---------- Fragment strony ----------

Zdaniem sądu pierwszej instancji nie bez znaczenia pozostaje również fakt, że powódka na koniec każdego kolejnego miesiąca miała informację o ilości zdanego faktycznie złomu i ilości która winna była być zdana. Prezes zarządu powódki zeznał: „Przez kolejne miesiące braki te narastały”. Powódka natomiast nie wykazała, mimo świadomości tych braków i mimo jej twierdzeń, że odpowiada za nie pozwany, że informowała o nich pozwanego.

Odnosząc się do zgłoszonego przez pozwanego zarzutu przedawnienia sąd uznał, że jest on zasadny albowiem termin przedawnienia roszczenia o odszkodowanie ex contractu rozpoczyna bieg w chwili, w której powstała szkoda pozostająca w związku z naruszeniem zobowiązania (wyroki Sądu Najwyższego z 4 marca 2010 r., I CSK 407/09 oraz z 19 grudnia 2007 r., V CSK 340/07). Stanowisko to znajduje potwierdzenie w brzmieniu art. 120 § 1 k.c. Koniecznym warunkiem stosowania tego przepisu jest bowiem istnienie przedmiotu przedawnienia - roszczenia majątkowego w ramach zobowiązaniowego stosunku prawnego. Szkoda powódki powstała w kolejnych miesiącach, począwszy od sierpnia 2007 r. do grudnia 2007 r. - (co wynika zarówno z treści zestawienia, w którym wskazano daty zdania złomu oraz zeznań prezesa zarządu powódki, który zeznał: „S. na koniec każdego miesiąca wystawiał rozliczenia ilości zdanego złomu. Wskazana ilość zdanego złomu oraz ilość, która powinna być. Ostatnie rozliczenie na koniec roku” (2007) - w których to miesiącach powódka otrzymywała zestawienia ilości faktycznie zdanego złomu i ilości która winna była zostać zdana. Skoro powódka konsekwentnie twierdziła, że jedynym podmiotem odpowiedzialnym za braki w ilościach zdanego złomu jest pozwany, to z dniami otrzymania miesięcznych zestawień znała również osobę, jej zdaniem, odpowiedzialną za naprawienie szkody. Pozew w niniejszej sprawie został wniesiony 12 kwietnia 2013 r., a zatem po upływie okresu przedawnienia. Odnośnie do powyższego wskazać należy, że powódka wniosek o zawezwanie do próby ugodowej złożyła 11 stycznia 2011 r., także po upływie terminu przedawnienia roszczenia. Należy bowiem wskazać, że roszczenia o naprawienie szkody w reżimie kontraktowym przedawniają się zgodnie z ogólną regułą wynikającą z art. 117 i nast. k.c. Oznacza to przede wszystkim, że stosownie do art. 118 k.c. termin ich przedawnienia wynosi trzy lata, jeśli są one związane z prowadzeniem działalności gospodarczej, co miało miejsce w niniejszej sprawie.

---------- Wiersze danych ----------

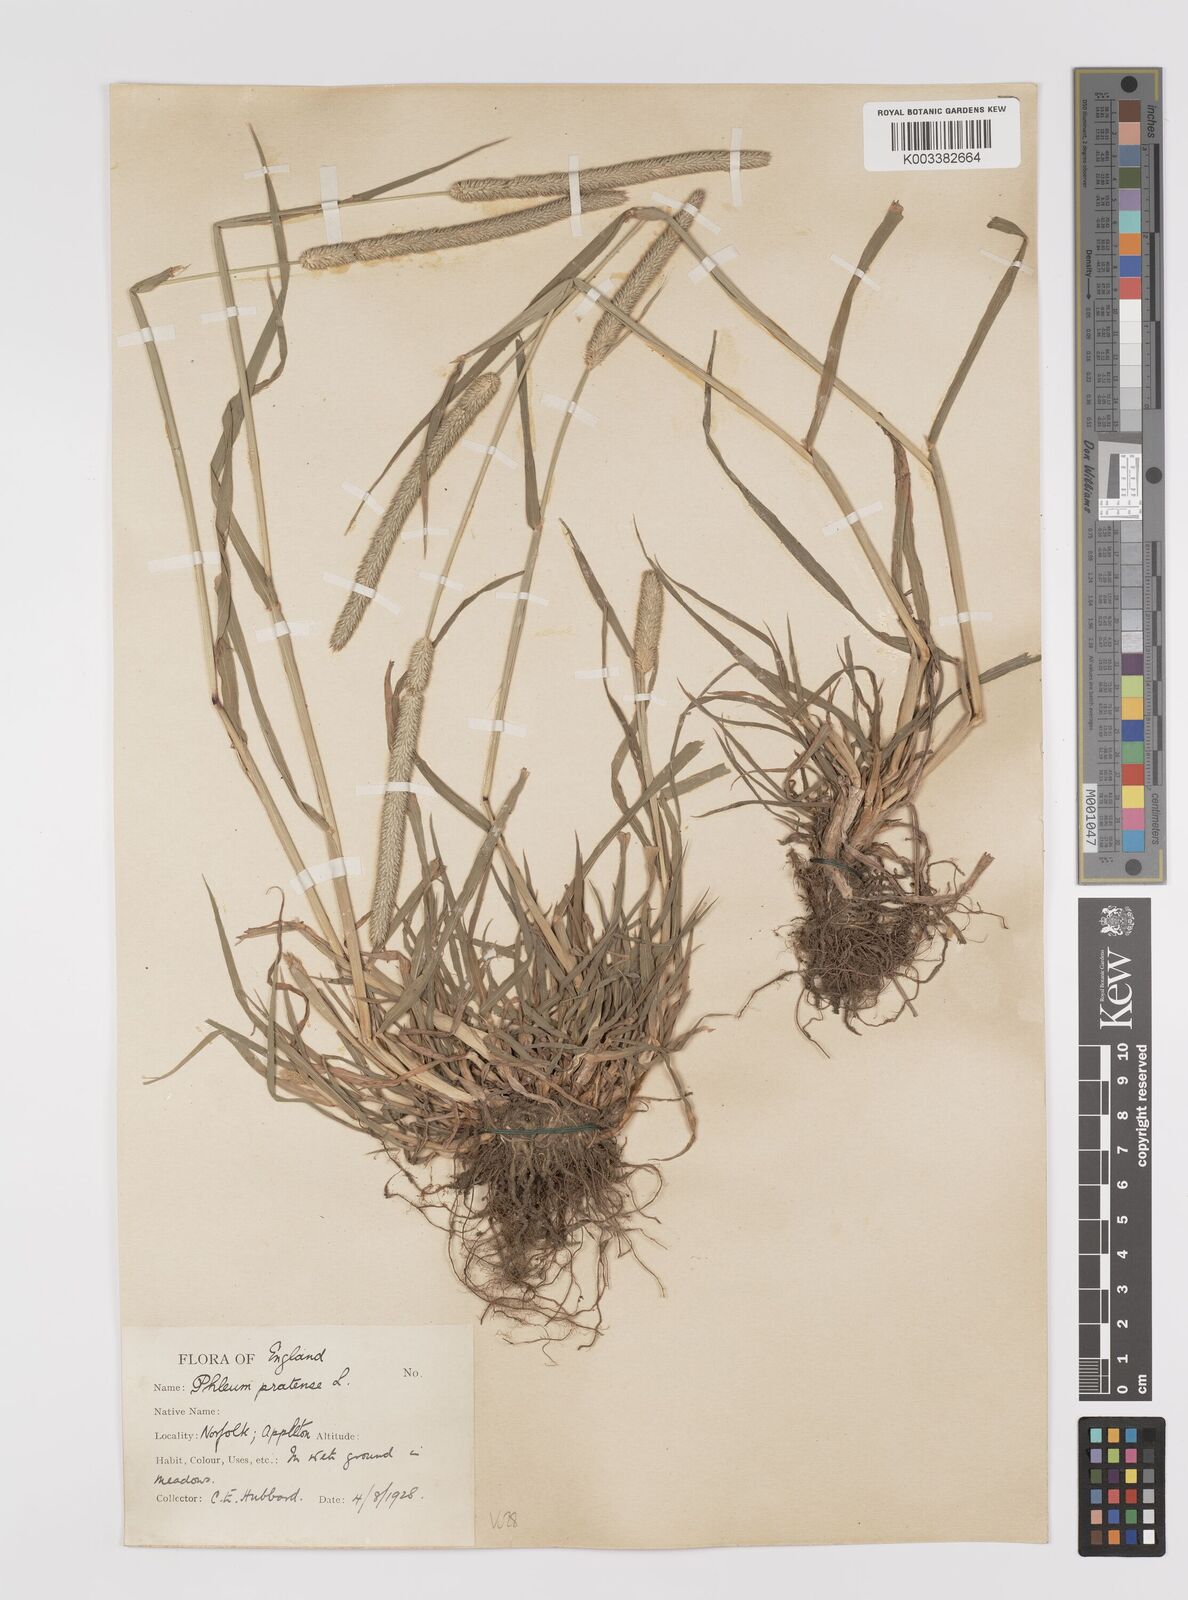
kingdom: Plantae
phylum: Tracheophyta
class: Liliopsida
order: Poales
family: Poaceae
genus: Phleum
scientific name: Phleum pratense
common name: Timothy grass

----------

● Twoje zadanie: Czy przepiszesz dosłownie z fragmentu strony część, którą otwierają słowa zawierające „Zdaniem sądu pierwszej”, a zamykają słowa „o nich pozwanego.”? Pozycje nie będą tu potrzebne.

● Oczekiwany wynik:
Zdaniem sądu pierwszej instancji nie bez znaczenia pozostaje również fakt, że powódka na koniec każdego kolejnego miesiąca miała informację o ilości zdanego faktycznie złomu i ilości która winna była być zdana. Prezes zarządu powódki zeznał: „Przez kolejne miesiące braki te narastały”. Powódka natomiast nie wykazała, mimo świadomości tych braków i mimo jej twierdzeń, że odpowiada za nie pozwany, że informowała o nich pozwanego.